Women living under Islamic law created a transnational organization called Women Living under Muslim Laws (WLUML) in 1984. The creation of WLUML is a move to respond to events in which women, Islam and laws are involved. There are three basic understandings that underline the creation of WLUML (Shaheed 1994, 1995). First, Muslim women have similar experiences to women who live in non-Muslim societies, as both live in societies that have essentially patriarchal structures. Thus, Muslim women should not be seen as the only victims. Like non-Muslim women, Muslim women are also active social agents who are able to deal with both state and religion. Second, Muslim women are not homogeneous since women undergo different lived experiences. Third, the diversity of Muslim societies has created diverse feminist responses, ranging from the secular to the theological, to approaches that try to mix both. The creation and existence of WLUML is evidence of a serious attempt to form linkages which cut across diverse contexts, and that the alliance among Muslim women is not a singular path but ranges from secular feminism to Islamic feminism (Kandiyoti 1995, 26). WLUML has engaged in advocacy and lobbying work around questions of laws and their implementation, issuing alerts and circulating petitions on behalf of women suffering (Badran 2008).

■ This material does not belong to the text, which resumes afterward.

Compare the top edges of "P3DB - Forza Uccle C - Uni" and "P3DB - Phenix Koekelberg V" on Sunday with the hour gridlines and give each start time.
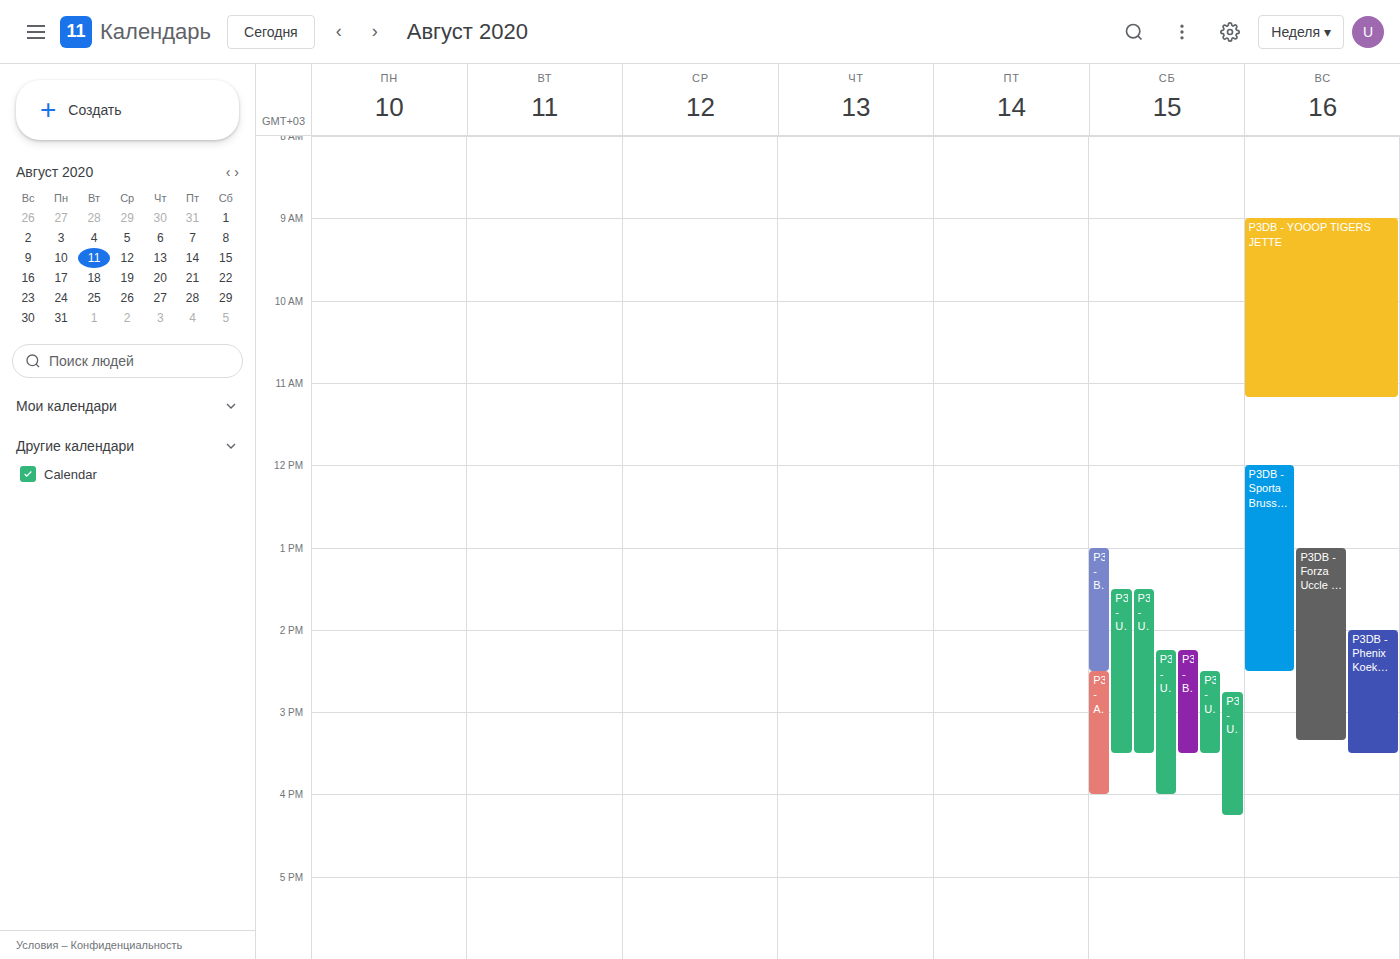
"P3DB - Forza Uccle C - Uni": 13:00, exactly on the 13:00 line. "P3DB - Phenix Koekelberg V": 14:00, exactly on the 14:00 line.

The women who initiated WLUML were secular feminists and human rights advocates who used international discourses and familiarized themselves with the various legal discourses (including religious jurisprudence) found in the societies where they operated.Studies of transnational women’s movements reveal that the intersection of local and transnational movements has allowed the transmission of knowledge and awareness of women’s rights (Ferree 2006; Afkhami 1995). This has been facilitated by networks of various international institutions with local women’s organizations and women’s NGOs. Hopkins and Patel (2006, 426) analyse the challenges faced by international NGOs working on gender equality issues in Muslim contexts. These challenges include the need for international organizations to acknowledge that individuals in the Muslim communities have multiple, intersecting identities, some of which are owned and others which are perceived. Second, international institutions need to carefully understand aspects of religious fundamentalism, discrimination and stereotyping. This demonstrates that the struggle of local women’s NGOs in Muslim societies is also related to international movements seeking to advance women’s rights.